会長挨拶
- 国立循環器病研究センター
教育推進部・小児循環器部
白石 公
COVID19の関係で全ての学術集会の開催が儘ならぬ状況ですが、第57回日本小児循環器学会学術集会は、当初より1日遅れる日程で、2021年7月9日(金)から11日(日)、奈良市の新しいコンベンションセンターで開催することといたしました。大阪中心部とは違った落ち着いた雰囲気での学術集会を期待して開催地を決めました。今後の感染状況よりますが、開催様式は第56回学術集会と同様にonlineを主体としたhybrid形式を想定しています。現地での開催が制限される分、onlineの長所を積極的に見出だし、学術集会の新しいあり方を模索してみたいとpositiveに考えています。
第57回の学術集会のテーマは「Challenge, Innovation, and Creation for the Future -未来に繋げる挑戦と創造のこころ」といたしました。その心は、患者さんを助けるためには、私たち医療人がまず元気で活力に溢れ、様々な問題に果敢に挑戦し、未来を見据えて創造力を働かせ、改革を推し進める必要がある、と考えたためです。最近は、日常診療が複雑で忙しくなったために、以前に比べてリスクを冒してでも未来のために挑戦しようとする雰囲気が我々全体に少なくなっています。特に若い先生には大胆に挑戦し積極的に外の空気を吸いに行ってもらいたい、そしてそのような自己研鑽が病気の子ども達の医療に貢献することを再認識して欲しいと願っています。このことは指導医の先生方の問題でもあり、学会全体の課題でもあります。
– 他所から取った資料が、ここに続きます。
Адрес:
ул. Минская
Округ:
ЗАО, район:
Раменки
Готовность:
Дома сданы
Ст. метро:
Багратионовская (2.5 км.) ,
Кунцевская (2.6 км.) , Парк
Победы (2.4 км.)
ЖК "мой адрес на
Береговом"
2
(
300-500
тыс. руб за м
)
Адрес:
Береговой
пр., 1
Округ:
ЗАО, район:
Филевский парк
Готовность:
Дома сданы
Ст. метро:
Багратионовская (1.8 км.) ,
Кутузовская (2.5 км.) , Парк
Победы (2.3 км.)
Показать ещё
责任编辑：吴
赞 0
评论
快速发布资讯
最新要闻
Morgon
学術集会を通じてそれぞれの立場で“挑戦することの大切さ”を再認識していただければと考えます。国立循環器病研究センターも2019年に新たな地に移り、開設以来42年ぶりにリセットしました。我々も新しい施設で気持ちを一新し、挑戦し続けているところです。
第57回学術集会では、JCK 3カ国Pediatric Heart Forumも同時に開催いたします。こちらはwebでの開催を予定しています。pandemicの状況下ですが、日本が中心となり、アジア諸国の人々とcommunicationを継続し、この地域の診療や研究レベルを上げてゆく必要があると考えます。数多くの演題をお待ちいたします。
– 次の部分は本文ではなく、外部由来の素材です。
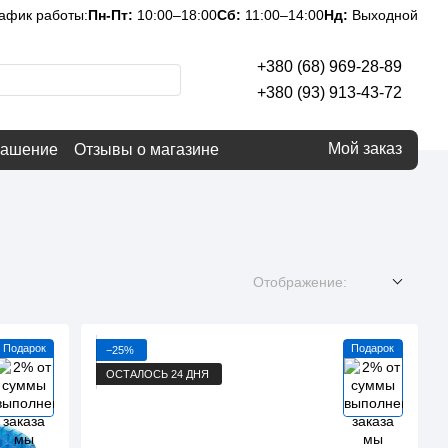
афик работы:
Пн-Пт:
10:00–18:00
Сб:
11:00–14:00
Нд:
Выходной
+380 (68) 969-28-89
+380 (93) 913-43-72
Мой заказ
лашение
Отзывы о магазине
Отображение:
Подарок
Подарок
−25%
ОСТАЛОСЬ 24 ДНЯ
同時に、国際小児心臓・肺移植シンポジウムも並行開催されます(会長:国立循環器病研究センター福嶌教偉先生)。改正臓器移植法が施行されて10年が経過し、小児の臓器移植を取り巻く状況はずいぶん改善しました。その反面、提供者の問題など解決すべきことも山積しています。これら小児心臓・肺移植に関する様々な問題を、国際的にdiscussionしようとする大変意義深いシンポジウムです。是非ご参加ください。
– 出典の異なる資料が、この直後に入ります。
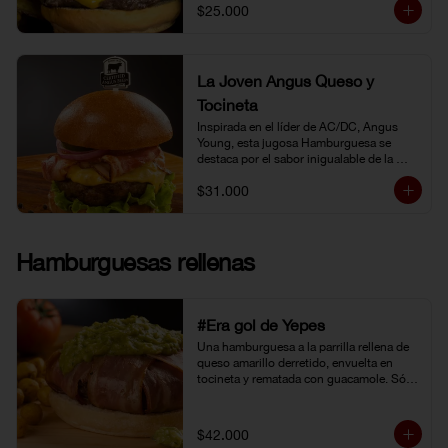
$25.000
La Joven Angus Queso y
Tocineta
Inspirada en el líder de AC/DC, Angus 
Young, esta jugosa Hamburguesa se 
destaca por el sabor inigualable de la 
carne Certified Angus Beef®.
$31.000
Hamburguesas rellenas
#Era gol de Yepes
Una hamburguesa a la parrilla rellena de 
queso amarillo derretido, envuelta en 
tocineta y rematada con guacamole. Sólo 
eso pudo levantarnos después de la 
eliminación en Brasil. Y no fue tarea fácil, 
porque definitivamente… 
$42.000
#EraGolDeYepes!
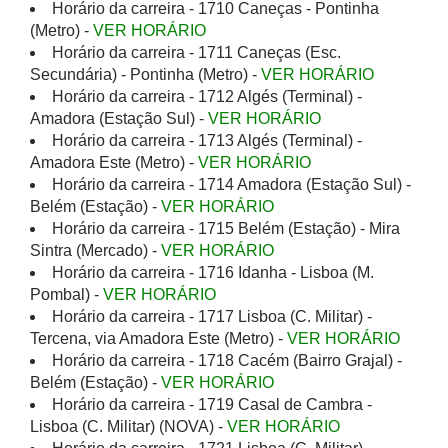
Horário da carreira - 1710 Caneças - Pontinha
(Metro) -
VER HORÁRIO
Horário da carreira - 1711 Caneças (Esc.
Secundária) - Pontinha (Metro) -
VER HORÁRIO
Horário da carreira - 1712 Algés (Terminal) -
Amadora (Estação Sul) -
VER HORÁRIO
Horário da carreira - 1713 Algés (Terminal) -
Amadora Este (Metro) -
VER HORÁRIO
Horário da carreira - 1714 Amadora (Estação Sul) -
Belém (Estação) -
VER HORÁRIO
Horário da carreira - 1715 Belém (Estação) - Mira
Sintra (Mercado) -
VER HORÁRIO
Horário da carreira - 1716 Idanha - Lisboa (M.
Pombal) -
VER HORÁRIO
Horário da carreira - 1717 Lisboa (C. Militar) -
Tercena, via Amadora Este (Metro) -
VER HORÁRIO
Horário da carreira - 1718 Cacém (Bairro Grajal) -
Belém (Estação) -
VER HORÁRIO
Horário da carreira - 1719 Casal de Cambra -
Lisboa (C. Militar) (NOVA) -
VER HORÁRIO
奈良は日本で最初に都が定まった地です。奈良時代は疫病や飢饉や政変で波乱万丈の短い時代でした。しかしながら人々は、“何とかして日本を立派な国にしたい”と考え、学問や律令体系を確立するために多くの遣唐使を派遣し、一方では途轍もないスケールの大仏を建立し、また唐の最高僧の一人であった鑑真和上を歳月をかけて招聘するなど、歴史上、日本が初めて国を挙げて国際化に力を注いだ時代でもありました。社寺や博物館には、“日本を立派な国にしたい”と願う、当時の人々の熱い思いが伝わる貴重な遺産がたくさん残っています。第57回学術集会は、日本の国際化の原点となる地から、世界に向けて情報を発信したいと考えています。現地にお越しの際には、このような古びとの熱い心意気も是非感じ取っていただければと思います。